Management consultant Laurence Haughton offers this advice for turning ordinary groups into hot teams:
• Don’t become rule-bound. Rules, intended to streamline and safeguard work, can hamstring your operation when common sense calls for exceptions. Before setting rules, ask if they’re really needed.
• Don’t criticize in public. Embarrassing employees in front of the team will only come back to bite you. Mean bosses think that they’re holding people accountable, but what they’re really doing is inciting payback.
• Show you care. If you like your people and show it, they’ll enjoy helping you when crunch time comes.
• Listen. Make it one on one, as well as in groups. Listening helps you correct misinformation, relax barriers, increase trust and let people feel good about what they do for a living.
• Make it their mission. Even when a project is not terribly exciting, you can make the work more engaging. Creating roles for each person, for example, gives people a sense of being special.
• Let them decide. Allowing people to devise their own processes boosts morale. Just make sure those processes keep improving.
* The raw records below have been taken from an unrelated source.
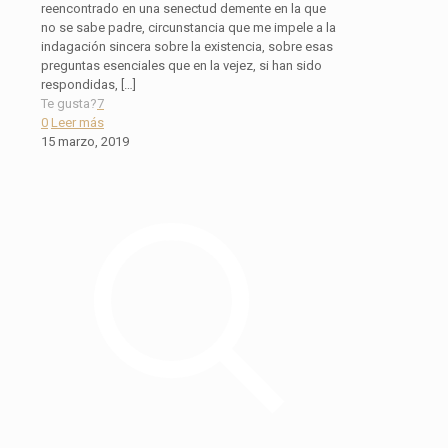
reencontrado en una senectud demente en la que
no se sabe padre, circunstancia que me impele a la
indagación sincera sobre la existencia, sobre esas
preguntas esenciales que en la vejez, si han sido
respondidas,
[…]
Te gusta?
7
0
Leer más
15 marzo, 2019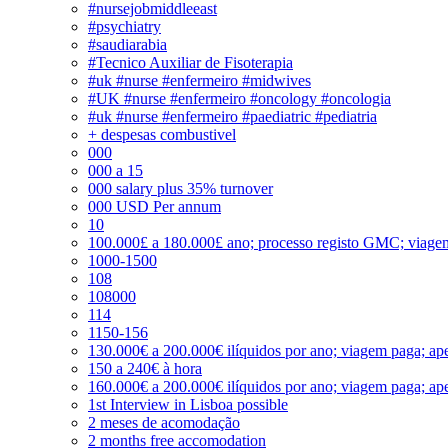
#nursejobmiddleeast
#psychiatry
#saudiarabia
#Tecnico Auxiliar de Fisoterapia
#uk #nurse #enfermeiro #midwives
#UK #nurse #enfermeiro #oncology #oncologia
#uk #nurse #enfermeiro #paediatric #pediatria
+ despesas combustivel
000
000 a 15
000 salary plus 35% turnover
000 USD Per annum
10
100.000£ a 180.000£ ano; processo registo GMC; viage
1000-1500
108
108000
114
1150-156
130.000€ a 200.000€ ilíquidos por ano; viagem paga; ape
150 a 240€ à hora
160.000€ a 200.000€ ilíquidos por ano; viagem paga; ape
1st Interview in Lisboa possible
2 meses de acomodação
2 months free accomodation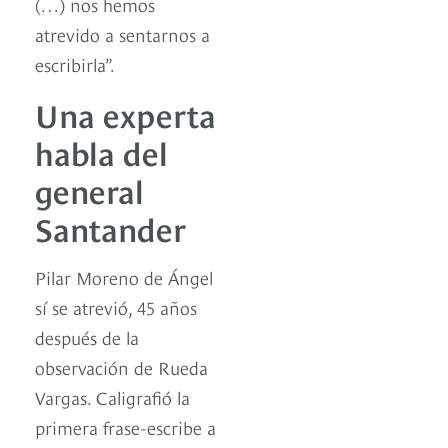
(…) nos hemos
atrevido a sentarnos a
escribirla”.
Una experta
habla del
general
Santander
Pilar Moreno de Ángel
sí se atrevió, 45 años
después de la
observación de Rueda
Vargas. Caligrafió la
primera frase-escribe a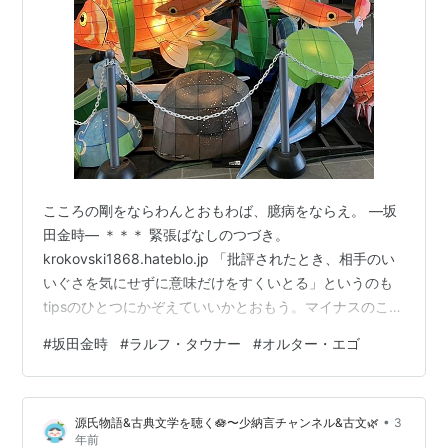
こころの剛をならわんとおもわば、臆病をならえ。 ―坂
田金時― ＊＊＊ 緊張ばなしのつづき。
krokovski1868.hateblo.jp 「批評されたとき、相手のい
いぐさを気にせずに意味だけをすくいとる」というのも
tipsのひとつにかぞえていいかとおもう。マイナスのこと
をいわれると、どういうわけか非難されているように聞
#
坂田金時
#
ラルフ・タウナー
#
オルター・エゴ
こえることになっている。事実と人格はべつものだとい
うことを、わすれないようにしたい。 さらにつけくわえ
るならば、いつも限界とたたかわないというのも、わり
•
源氏物語&古典文学を聴く🪷〜少納言チャンネル&古文🌿
3
と大事なのではないかとおもう。己の限界の範囲内で、
年前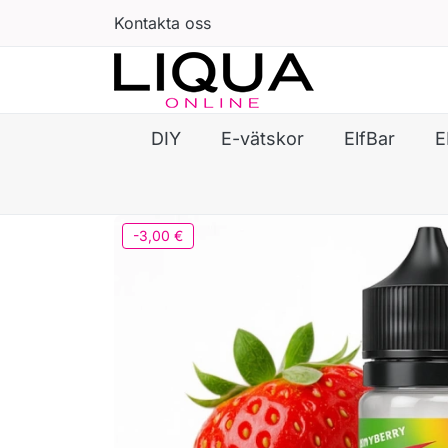
Kontakta oss
DIY
E-vätskor
ElfBar
E
-3,00 €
? Adapted from “Creating Hot Teams,” Laurence Haughton, Leader to Leader
2. How to refuel a sputtering team
You’re thinking your team needs to push itself harder, but how do you determine that? Look for hard evidence. Ask: What has it accomplished so far?
Here’s a good exercise to measure your team’s progress to date:
At your next meeting, ask each team member to list “what you see as the team’s top five achievements so far.” Give them no more than five minutes to write down their responses, and then collect them. Explain that they don’t need to include their names—you’re not grading their answers as much as using them as a learning tool.
Share the results with the group. Rank the “consensus achievements,” the ones that appear in the most responses. Write these items on a flip chart. Then ask the group whether they’re satisfied with their work thus far. Encourage them to discuss the significance of their achievements. Prod them to explore whether they’re capable of making a more substantive, lasting contribution to the bottom line.
3. Why close-knit teams don’t always win
You’ve spent lots of time building team closeness and cohesiveness. You might have spent a lot of money on it, too. Maybe that was a bad idea. New findings suggest that close-knit teams are often less competitive than teams in which camaraderie is weak.
Sociologists at the University of California and elsewhere, who have been studying effective teams, see some compelling reasons why friendly teams finish last:
• Individual accountability is stronger in a “loner” team. When a player’s performance sags, he or she is more likely to say, “It’s my problem and I’ll fix it.” That happens more quickly than on teams in which everybody has to talk about problems before fixing them.
• Arguments are less likely to divide a “loner” team into rival camps. The battle plays out purely between the combatants. Sometimes, other teammates don’t even care who wins.
• Leadership resides more in each player and less in the coach. That may be one reason individual leaders are more likely to emerge in a “loner” team.
—Adapted from “Close Doesn’t Always Count in Winning Games,” Benedict Carey, New York Times
4. Dealing with team ‘negatives’
Negative team members are like poison. Left unchecked, they corrode morale through the ranks. They can take many forms, including:
• Cynics, whose superior attitude infects other cynics in the ranks.
• Political players, who attract other power-seekers to their sides.
• Laziness addicts, who attract others who want an easy way to the top.
If you’re dealing with negatives like those, keep the situation under control by taking these steps:
• Take strong action against them, no matter how popular they are. Giving preferential treatment to someone who’s not delivering results sends a signal that you’re afraid of him or her—hardly the message you want to send through the ranks.
• Avoid politicking against negatives. It’s tempting to try to build consensus against them or express your frustrations to other members of your team. Be careful, since doing so can degenerate into a power skirmish that will erode your integrity as a true team leader.